BERLIN – Le ministre allemand de l’Économie estime qu’il serait «insensé» d’empêcher les législatures nationales de se prononcer sur l’accord de libre-échange canado-européen.

Le président de la Commission européenne, Jean-Claude Juncker, a soutenu mardi que l’Accord économique et commercial global n’est pas un «accord mixte», et qu’il n’a donc pas besoin de l’aval des parlements nationaux des États membres, mais seulement celui du Parlement européen, à Bruxelles.

Le ministre allemand Sigmar Gabriel a répondu que si on outrepassait ainsi les parlements nationaux des États membres de l’Union européenne, on alimenterait l’opposition à d’autres traités de libre-échange, comme celui que l’Europe tente de conclure avec les États-Unis (le «Tafta»).
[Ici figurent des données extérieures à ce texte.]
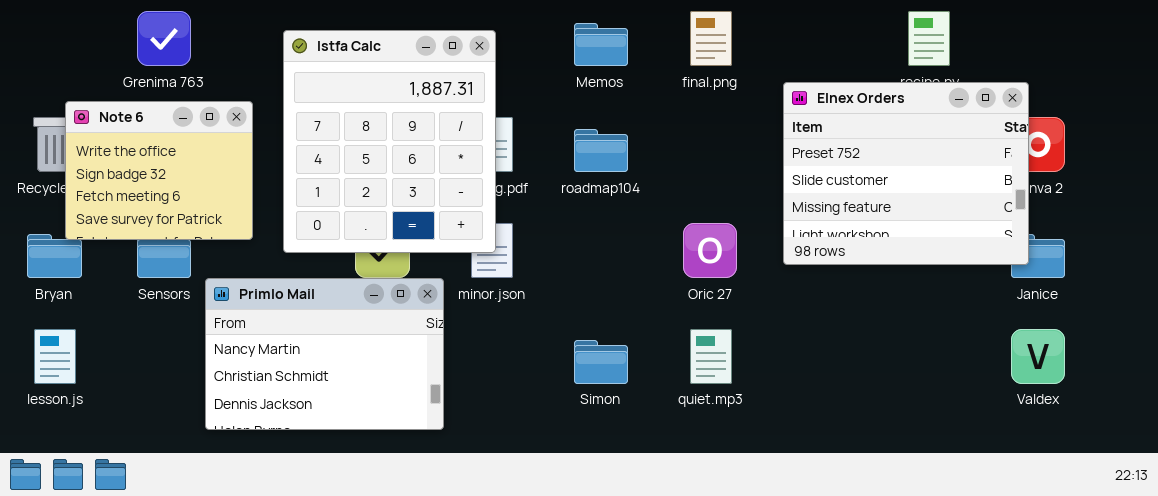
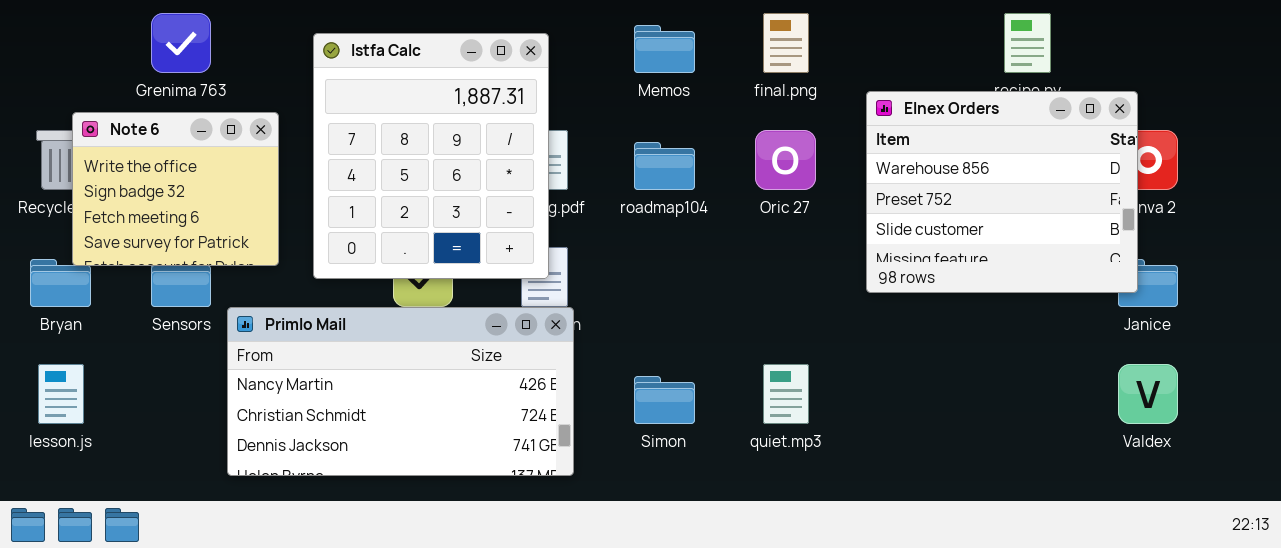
Elnex Orders: [783,82,1029,265] -> [866,91,1138,293], scrolled up 1 row
Oric 27: [683,223,737,278] -> [755,130,816,190], moved
Primlo Mail: [205,278,444,430] -> [227,307,574,476], resized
En entrevue au quotidien berlinois «Der Tagesspiegel», M. Gabriel a soutenu qu’«il serait incroyablement insensé de décider, à ce moment-ci, que les parlements nationaux n’ont pas voix au chapitre sur cet accord commercial».

Un média allemand a estimé que la position de M. Juncker tombait bien mal, alors que l’«euroscepticisme» a le vent dans les voiles au sein des pays membres de l’Union européenne.